• September 10, 2016

    We gathered for zikr in the zikr chamber.

    I asked: Can you enter the present? This is a simple request but not an easy one to fulfill. Zikr is an encounter with Being. This encounter requires all that you have, your entire capacity for engagement. How to begin?

    Can you take back attention from all the places you have left it? Your house, your car, your job, your wallet, your children? One of the magical qualities of attention is that it is attractive to itself, it can call itself to itself.

    You begin with the attention that you have. Anchor this attention directly on the sensation of your physical posture. Let this bring you into the present. Now, inquire about where you have unconsciously left your attention and invite it back to you on the in-breath. Breathe it in. Attention and the sensation of breathing work very well together.

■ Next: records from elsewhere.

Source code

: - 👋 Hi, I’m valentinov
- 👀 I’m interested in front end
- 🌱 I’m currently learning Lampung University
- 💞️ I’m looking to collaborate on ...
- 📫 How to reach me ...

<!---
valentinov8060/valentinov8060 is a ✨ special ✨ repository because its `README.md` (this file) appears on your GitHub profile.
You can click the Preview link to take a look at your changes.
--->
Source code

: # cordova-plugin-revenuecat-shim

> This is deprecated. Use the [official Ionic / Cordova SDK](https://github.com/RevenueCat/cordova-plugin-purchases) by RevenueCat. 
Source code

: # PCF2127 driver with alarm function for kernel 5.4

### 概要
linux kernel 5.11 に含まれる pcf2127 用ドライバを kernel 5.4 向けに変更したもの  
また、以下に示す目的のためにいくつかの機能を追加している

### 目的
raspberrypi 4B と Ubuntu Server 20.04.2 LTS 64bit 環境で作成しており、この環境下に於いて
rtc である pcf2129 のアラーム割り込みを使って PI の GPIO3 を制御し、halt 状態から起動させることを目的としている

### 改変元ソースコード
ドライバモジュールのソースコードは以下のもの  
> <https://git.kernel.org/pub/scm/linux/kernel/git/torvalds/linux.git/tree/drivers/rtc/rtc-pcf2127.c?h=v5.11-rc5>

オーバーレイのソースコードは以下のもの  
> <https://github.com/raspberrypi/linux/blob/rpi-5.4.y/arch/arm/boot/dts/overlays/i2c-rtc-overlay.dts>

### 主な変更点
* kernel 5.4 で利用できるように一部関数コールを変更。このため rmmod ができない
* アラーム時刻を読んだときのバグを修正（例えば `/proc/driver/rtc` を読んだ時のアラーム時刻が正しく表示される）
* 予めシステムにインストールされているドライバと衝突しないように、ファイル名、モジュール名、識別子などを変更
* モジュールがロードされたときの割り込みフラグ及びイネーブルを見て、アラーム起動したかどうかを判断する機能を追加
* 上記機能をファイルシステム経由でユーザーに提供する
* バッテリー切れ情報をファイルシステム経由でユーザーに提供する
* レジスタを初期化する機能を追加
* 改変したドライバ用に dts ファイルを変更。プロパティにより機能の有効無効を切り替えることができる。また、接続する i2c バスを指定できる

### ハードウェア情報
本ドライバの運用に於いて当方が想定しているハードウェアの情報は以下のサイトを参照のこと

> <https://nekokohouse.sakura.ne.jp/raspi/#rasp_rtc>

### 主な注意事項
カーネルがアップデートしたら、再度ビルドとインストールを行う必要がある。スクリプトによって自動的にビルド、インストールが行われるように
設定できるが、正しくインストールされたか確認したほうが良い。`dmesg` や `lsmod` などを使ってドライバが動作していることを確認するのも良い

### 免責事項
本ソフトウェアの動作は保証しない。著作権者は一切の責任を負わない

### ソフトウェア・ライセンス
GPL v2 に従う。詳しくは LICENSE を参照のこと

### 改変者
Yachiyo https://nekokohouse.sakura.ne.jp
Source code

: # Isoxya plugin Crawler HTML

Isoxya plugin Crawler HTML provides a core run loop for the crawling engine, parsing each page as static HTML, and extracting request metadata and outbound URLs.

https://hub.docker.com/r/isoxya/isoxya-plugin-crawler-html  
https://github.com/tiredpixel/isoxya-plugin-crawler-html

    This is a process that improves with practice. Do not try to use your thinking to force your attention to return to the center. Your thoughts are not immediate or powerful enough. Your thoughts are only fore-runners, searching out the places, things and events where attention is being held. Allow attention to do the work of bringing itself to itself; it is a pleasure for attention to collect itself, attend to itself. Allow attention to be independent of you, not ‘yours’.

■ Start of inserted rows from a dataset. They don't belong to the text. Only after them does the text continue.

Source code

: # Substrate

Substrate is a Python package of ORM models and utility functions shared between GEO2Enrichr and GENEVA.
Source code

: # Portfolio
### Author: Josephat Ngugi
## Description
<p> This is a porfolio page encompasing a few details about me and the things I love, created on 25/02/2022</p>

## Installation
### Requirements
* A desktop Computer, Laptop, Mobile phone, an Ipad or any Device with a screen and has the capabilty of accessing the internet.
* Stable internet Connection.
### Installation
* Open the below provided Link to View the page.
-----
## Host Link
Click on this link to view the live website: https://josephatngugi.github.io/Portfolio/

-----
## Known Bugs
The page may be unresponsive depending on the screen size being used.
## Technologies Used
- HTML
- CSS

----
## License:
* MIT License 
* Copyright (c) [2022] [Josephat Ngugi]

    In time, you will find mother lodes of held attention. When your thought touches on them, you will experience an electrical sensation and then a strengthening of attention as it is freed, returns and collects. With no other effort, your body and mind will wake up. The chattering thinker stops. You may also begin to know the terrain of your sleeping life, where you act without being present.

    Rumi wrote:

    The gold of your intelligence
    is scattered over many clippings and bits
    of wanting. Bring them all together
    in one place. How else can I stamp it?*

    In zikr, I may perhaps be stamped by His likeness, the one He intended for me. Can I first present myself for this discovery?

    *From: Delicious Laughter by Coleman Barks, p121.